UC Berkeley

Future climate presents conflicting implications for forest biomass. We evaluate how plant hydraulic traits, elevated CO₂ levels, warming, and changes in precipitation affect forest primary productivity, evapotranspiration, and the risk of hydraulic failure. We used a dynamic vegetation model with plant hydrodynamics (FATES-HYDRO) to simulate the stand-level responses to future climate changes in a wet tropical forest in Barro Colorado Island, Panama. We calibrated the model by selecting plant trait assemblages that performed well against observations. These assemblages were run with temperature and precipitation changes for two greenhouse gas emission scenarios (2086-2100: SSP2-45, SSP5-85) and two CO₂ levels (contemporary, anticipated). The risk of hydraulic failure is projected to increase from a contemporary rate of 5.7% to 10.1-11.3% under future climate scenarios, and, crucially, elevated CO₂ provided only slight amelioration.
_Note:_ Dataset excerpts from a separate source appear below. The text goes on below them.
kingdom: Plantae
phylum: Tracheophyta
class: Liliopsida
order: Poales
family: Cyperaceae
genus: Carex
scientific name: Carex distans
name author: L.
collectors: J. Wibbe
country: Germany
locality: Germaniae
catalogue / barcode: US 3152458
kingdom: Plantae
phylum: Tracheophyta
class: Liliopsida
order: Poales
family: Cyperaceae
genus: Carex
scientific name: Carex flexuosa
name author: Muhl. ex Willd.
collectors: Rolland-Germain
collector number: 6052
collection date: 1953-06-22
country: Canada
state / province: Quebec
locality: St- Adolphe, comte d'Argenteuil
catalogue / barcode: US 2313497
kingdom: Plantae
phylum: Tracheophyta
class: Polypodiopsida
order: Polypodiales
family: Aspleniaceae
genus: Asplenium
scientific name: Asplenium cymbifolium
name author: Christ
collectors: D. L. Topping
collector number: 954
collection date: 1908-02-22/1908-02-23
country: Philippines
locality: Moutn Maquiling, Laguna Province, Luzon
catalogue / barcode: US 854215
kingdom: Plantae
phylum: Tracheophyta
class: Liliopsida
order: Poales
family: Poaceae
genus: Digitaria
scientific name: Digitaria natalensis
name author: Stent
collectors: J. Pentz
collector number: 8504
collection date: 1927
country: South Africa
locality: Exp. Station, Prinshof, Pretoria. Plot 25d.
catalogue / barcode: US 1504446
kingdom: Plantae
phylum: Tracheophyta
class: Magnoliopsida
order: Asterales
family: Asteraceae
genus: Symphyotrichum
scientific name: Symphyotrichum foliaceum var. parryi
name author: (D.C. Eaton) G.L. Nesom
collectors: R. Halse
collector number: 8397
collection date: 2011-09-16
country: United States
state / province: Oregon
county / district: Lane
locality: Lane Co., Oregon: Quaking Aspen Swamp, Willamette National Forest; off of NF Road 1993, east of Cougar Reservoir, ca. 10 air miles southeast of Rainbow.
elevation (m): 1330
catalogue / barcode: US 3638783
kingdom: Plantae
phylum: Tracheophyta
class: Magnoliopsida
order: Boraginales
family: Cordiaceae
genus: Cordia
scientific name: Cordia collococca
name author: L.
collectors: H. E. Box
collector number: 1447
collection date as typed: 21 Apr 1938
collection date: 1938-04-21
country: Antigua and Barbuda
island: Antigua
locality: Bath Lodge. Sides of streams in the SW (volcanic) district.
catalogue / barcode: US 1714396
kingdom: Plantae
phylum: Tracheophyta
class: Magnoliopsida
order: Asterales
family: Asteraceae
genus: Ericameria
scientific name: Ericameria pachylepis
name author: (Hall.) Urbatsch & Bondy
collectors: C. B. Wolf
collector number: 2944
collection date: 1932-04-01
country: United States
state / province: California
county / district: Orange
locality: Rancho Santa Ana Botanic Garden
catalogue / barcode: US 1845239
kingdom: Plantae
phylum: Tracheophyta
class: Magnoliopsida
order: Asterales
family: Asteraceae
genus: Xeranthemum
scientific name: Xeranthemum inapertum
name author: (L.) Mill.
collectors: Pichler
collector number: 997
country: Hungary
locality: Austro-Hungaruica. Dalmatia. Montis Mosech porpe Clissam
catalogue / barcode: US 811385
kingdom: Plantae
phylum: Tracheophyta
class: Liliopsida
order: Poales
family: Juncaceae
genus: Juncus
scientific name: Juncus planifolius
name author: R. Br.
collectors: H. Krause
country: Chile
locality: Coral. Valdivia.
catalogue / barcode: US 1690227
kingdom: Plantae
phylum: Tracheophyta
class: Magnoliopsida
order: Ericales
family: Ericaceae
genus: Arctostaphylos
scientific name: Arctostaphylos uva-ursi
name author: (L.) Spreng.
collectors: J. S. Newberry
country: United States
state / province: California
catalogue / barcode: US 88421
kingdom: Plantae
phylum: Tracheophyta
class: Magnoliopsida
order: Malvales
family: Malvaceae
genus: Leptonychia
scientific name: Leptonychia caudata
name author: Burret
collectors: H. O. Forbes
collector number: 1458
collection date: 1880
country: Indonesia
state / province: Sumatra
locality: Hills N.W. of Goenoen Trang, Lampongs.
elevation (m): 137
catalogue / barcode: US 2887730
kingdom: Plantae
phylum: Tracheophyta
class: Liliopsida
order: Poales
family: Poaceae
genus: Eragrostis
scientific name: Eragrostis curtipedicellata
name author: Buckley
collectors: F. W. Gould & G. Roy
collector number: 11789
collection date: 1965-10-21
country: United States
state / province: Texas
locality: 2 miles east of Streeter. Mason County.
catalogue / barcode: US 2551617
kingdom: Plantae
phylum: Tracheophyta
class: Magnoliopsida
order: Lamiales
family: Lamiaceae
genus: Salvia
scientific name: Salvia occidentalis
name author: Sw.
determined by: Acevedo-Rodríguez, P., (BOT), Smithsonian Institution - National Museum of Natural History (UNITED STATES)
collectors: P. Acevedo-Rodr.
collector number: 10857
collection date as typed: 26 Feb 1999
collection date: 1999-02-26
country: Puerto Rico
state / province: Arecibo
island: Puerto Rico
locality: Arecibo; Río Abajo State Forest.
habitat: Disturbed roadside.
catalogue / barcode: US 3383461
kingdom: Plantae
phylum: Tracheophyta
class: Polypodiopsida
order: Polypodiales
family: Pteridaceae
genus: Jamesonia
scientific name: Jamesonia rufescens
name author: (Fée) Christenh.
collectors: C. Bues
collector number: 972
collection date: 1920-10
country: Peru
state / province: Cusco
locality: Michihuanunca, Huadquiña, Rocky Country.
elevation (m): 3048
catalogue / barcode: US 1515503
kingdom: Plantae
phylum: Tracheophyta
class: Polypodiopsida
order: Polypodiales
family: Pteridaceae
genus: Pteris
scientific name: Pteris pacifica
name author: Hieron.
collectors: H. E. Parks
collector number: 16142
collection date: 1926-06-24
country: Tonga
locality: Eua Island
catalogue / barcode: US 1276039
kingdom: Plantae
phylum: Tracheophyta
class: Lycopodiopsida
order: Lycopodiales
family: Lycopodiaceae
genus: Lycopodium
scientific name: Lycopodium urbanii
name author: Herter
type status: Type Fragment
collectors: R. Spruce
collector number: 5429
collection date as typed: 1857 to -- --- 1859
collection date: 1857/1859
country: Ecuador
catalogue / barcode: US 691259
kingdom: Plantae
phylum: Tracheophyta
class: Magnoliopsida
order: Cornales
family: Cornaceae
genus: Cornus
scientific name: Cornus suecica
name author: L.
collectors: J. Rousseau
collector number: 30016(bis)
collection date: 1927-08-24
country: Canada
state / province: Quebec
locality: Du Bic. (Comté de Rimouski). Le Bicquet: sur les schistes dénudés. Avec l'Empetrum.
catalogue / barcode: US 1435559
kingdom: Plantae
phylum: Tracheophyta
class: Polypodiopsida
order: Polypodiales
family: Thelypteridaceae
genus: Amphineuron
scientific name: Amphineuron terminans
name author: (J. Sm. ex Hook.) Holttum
By contrast, elevated CO₂ mitigated GPP reductions. We attribute a greater variation in hydraulic failure risk to trait assemblages than to either CO₂ or climate. Our results project forests with both faster growth (through productivity increases) and higher mortality rates (through increasing rates of hydraulic failure) in the neo-tropics accompanied by certain trait plant assemblages becoming nonviable.